It is the near future and the world is suffering a food shortage and general malaise has taken over the citizens of this city. One man, however, is keen to continue the work he thoroughly enjoys, as he is local butcher Clapet (Jean-Claude Dreyfus), providing meat for the denizens of the apartment block his shop is situated below. However, the way he goes about it is, shall we say, unconventional, as the handyman he had employed recently discovered. In a bid to escape, he dressed himself in paper and hid in a bin, but the butcher was too clever for him and planted his cleaver in the man's head...
Yes, the special meat that Clapet supplies to his customers is human flesh, but don't go thinking this is yet another bloodsoaked cannibal movie, as there was something altogether more charming going on here. After making a selection of shorts, writers and directors Marc Caro and Jean-Pierre Jeunet were planning their magnum opus, The City of Lost Children, but that proved too expensive to shoot for a debut feature and they fell back on a film that could be made far more cheaply. As with many innovative first time filmmakers, they relied heavily on their imagination to catch the attention of audiences, and in this case they sustained it.
Therefore while this may be a low budget movie, the appearance of it has been so intricately designed it took on a look of its own, attractive to those who found the more eccentric worlds that cinema can produce all the more appealing. Certainly here is a cityscape you can believe in even though the story takes place entirely in one building - all right, and in the drains below it, but Caro and Jeunet crafted a variety of locations to be held within this single crumbling edifice. One thing they did not have such a strong handle on was their storytelling, as if they had spent so much time on their artistry that the actual plot was allowed to get away from them.
Yet that was a problem only if you were not caught up in those images, as you could easily reach the end without noticing that you were none too sure about what precisely had happened during the previous ninety minutes. All that need bother you was the plight of new arrival Louison (Dominique Pinon in one of his signature roles), a sad clown who is taking a break from the circus now that his partner, a chimpanzee named Livingstone, has been killed and eaten by a group of the starving masses. He ends up as the new handyman for the building, but Clapet is planning on turning him into cuts of meat - just as his shortsighted daughter, Julie (Marie-Laure Dougnac) falls for this poor soul.
The irony being that Louison would be far more useful to everyone, both as entertainer and as odd job man, if he were allowed to live, but the avaricious and materialistic Clapet cannot see it that way: all he views him to be is a walking carcass to be carved and sold.
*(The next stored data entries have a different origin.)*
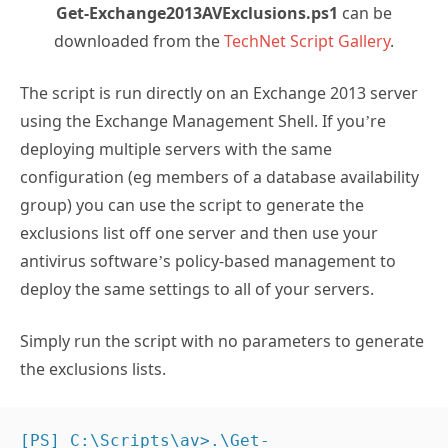
Get-Exchange2013AVExclusions.ps1
can be
downloaded from the
TechNet Script Gallery
.
The script is run directly on an Exchange 2013 server
using the Exchange Management Shell. If you’re
deploying multiple servers with the same
configuration (eg members of a database availability
group) you can use the script to generate the
exclusions list off one server and then use your
antivirus software’s policy-based management to
deploy the same settings to all of your servers.
Simply run the script with no parameters to generate
the exclusions lists.
[PS] C:\Scripts\av>.\Get-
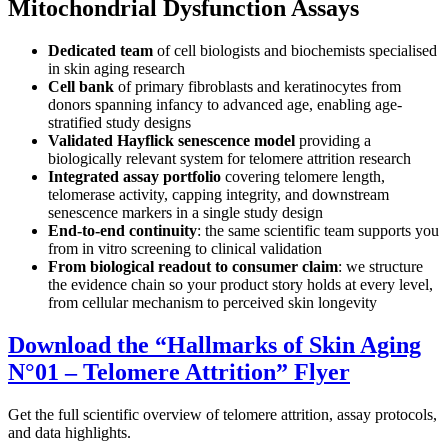
Mitochondrial Dysfunction Assays
Dedicated team
of cell biologists and biochemists specialised
in skin aging research
Cell bank
of primary fibroblasts and keratinocytes from
donors spanning infancy to advanced age, enabling age-
stratified study designs
Validated Hayflick senescence model
providing a
biologically relevant system for telomere attrition research
Integrated assay portfolio
covering telomere length,
telomerase activity, capping integrity, and downstream
senescence markers in a single study design
End-to-end continuity
: the same scientific team supports you
from in vitro screening to clinical validation
From biological readout to consumer claim
: we structure
the evidence chain so your product story holds at every level,
from cellular mechanism to perceived skin longevity
Download the
“
Hallmarks of Skin Aging
N°01 – Telomere Attrition
”
Flyer
Get the full scientific overview of telomere attrition, assay protocols,
and data highlights.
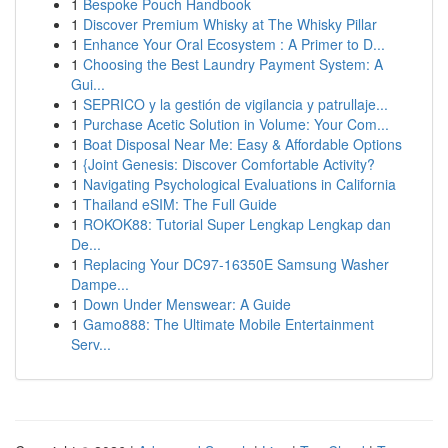
1
Bespoke Pouch Handbook
1
Discover Premium Whisky at The Whisky Pillar
1
Enhance Your Oral Ecosystem : A Primer to D...
1
Choosing the Best Laundry Payment System: A
Gui...
1
SEPRICO y la gestión de vigilancia y patrullaje...
1
Purchase Acetic Solution in Volume: Your Com...
1
Boat Disposal Near Me: Easy & Affordable Options
1
{Joint Genesis: Discover Comfortable Activity?
1
Navigating Psychological Evaluations in California
1
Thailand eSIM: The Full Guide
1
ROKOK88: Tutorial Super Lengkap Lengkap dan
De...
1
Replacing Your DC97-16350E Samsung Washer
Dampe...
1
Down Under Menswear: A Guide
1
Gamo888: The Ultimate Mobile Entertainment
Serv...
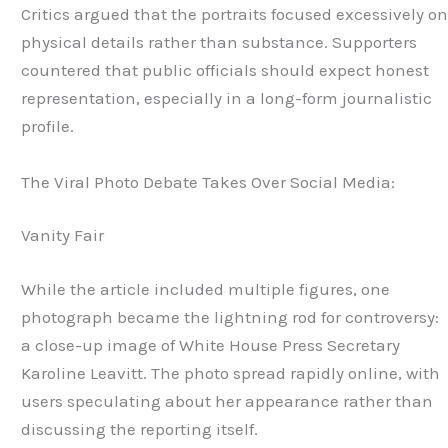
Critics argued that the portraits focused excessively o
physical details rather than substance. Supporters
countered that public officials should expect honest
representation, especially in a long-form journalistic
profile.
The Viral Photo Debate Takes Over Social Media:
Vanity Fair
While the article included multiple figures, one
photograph became the lightning rod for controversy:
a close-up image of White House Press Secretary
Karoline Leavitt. The photo spread rapidly online, with
users speculating about her appearance rather than
discussing the reporting itself.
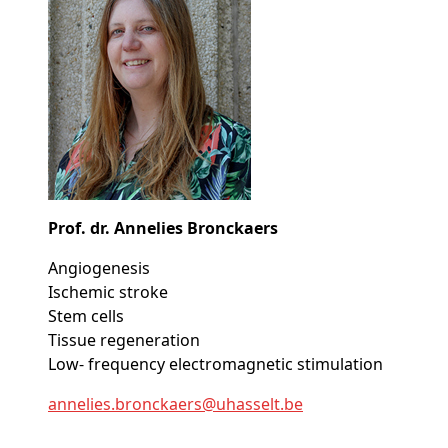
Prof. dr. Annelies Bronckaers
Angiogenesis
Ischemic stroke
Stem cells
Tissue regeneration
Low- frequency electromagnetic stimulation
annelies
.bronckaers@
uhasselt
.be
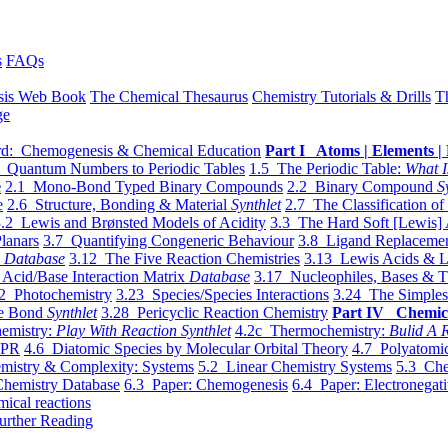
s
FAQs
sis Web Book
The Chemical Thesaurus
Chemistry Tutorials & Drills
T
ge
d: Chemogenesis & Chemical Education
Part I Atoms | Elements | 
 Quantum Numbers to Periodic Tables
1.5 The Periodic Table:
What I
e
2.1 Mono-Bond Typed Binary Compounds
2.2 Binary Compound
S
e
2.6 Structure, Bonding & Material
Synthlet
2.7 The Classification of
.2 Lewis and Brønsted Models of Acidity
3.3 The Hard Soft [Lewis] 
lanars
3.7 Quantifying Congeneric Behaviour
3.8 Ligand Replacemen
y
Database
3.12 The Five Reaction Chemistries
3.13 Lewis Acids & L
Acid/Base Interaction Matrix
Database
3.17 Nucleophiles, Bases & T
2 Photochemistry
3.23 Species/Species Interactions
3.24 The Simples
le Bond
Synthlet
3.28 Pericyclic Reaction Chemistry
Part IV Chemic
emistry:
Play With Reaction Synthlet
4.2c Thermochemistry:
Bulid A R
EPR
4.6 Diatomic Species by Molecular Orbital Theory
4.7 Polyatomic
mistry & Complexity: Systems
5.2 Linear Chemistry Systems
5.3 Che
Chemistry Database
6.3 Paper: Chemogenesis
6.4 Paper: Electronegati
mical reactions
urther Reading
Notably, Louison is a vegetarian, so this, as with the near-contemporary Parents, could be seen as an anti-meat-eating horror film told in a delightfully quirky manner, with this going even further in the stylish stakes. There is a sense that Caro and Jeunet had a wealth of ideas and crammed them all into one package regardless of how undisciplined their narrative was, but that discipline was applied to their invention, from the suicidal woman who fails at every attempt to the guerilla vegtarians living under the ground, no matter that their helpfulness to the finished film might have you questioning what you've just seen. Yet that could be missing the point, which was to laugh and marvel at something enchanting purely presented for your pleasure. Music by Carlos D'Alessio.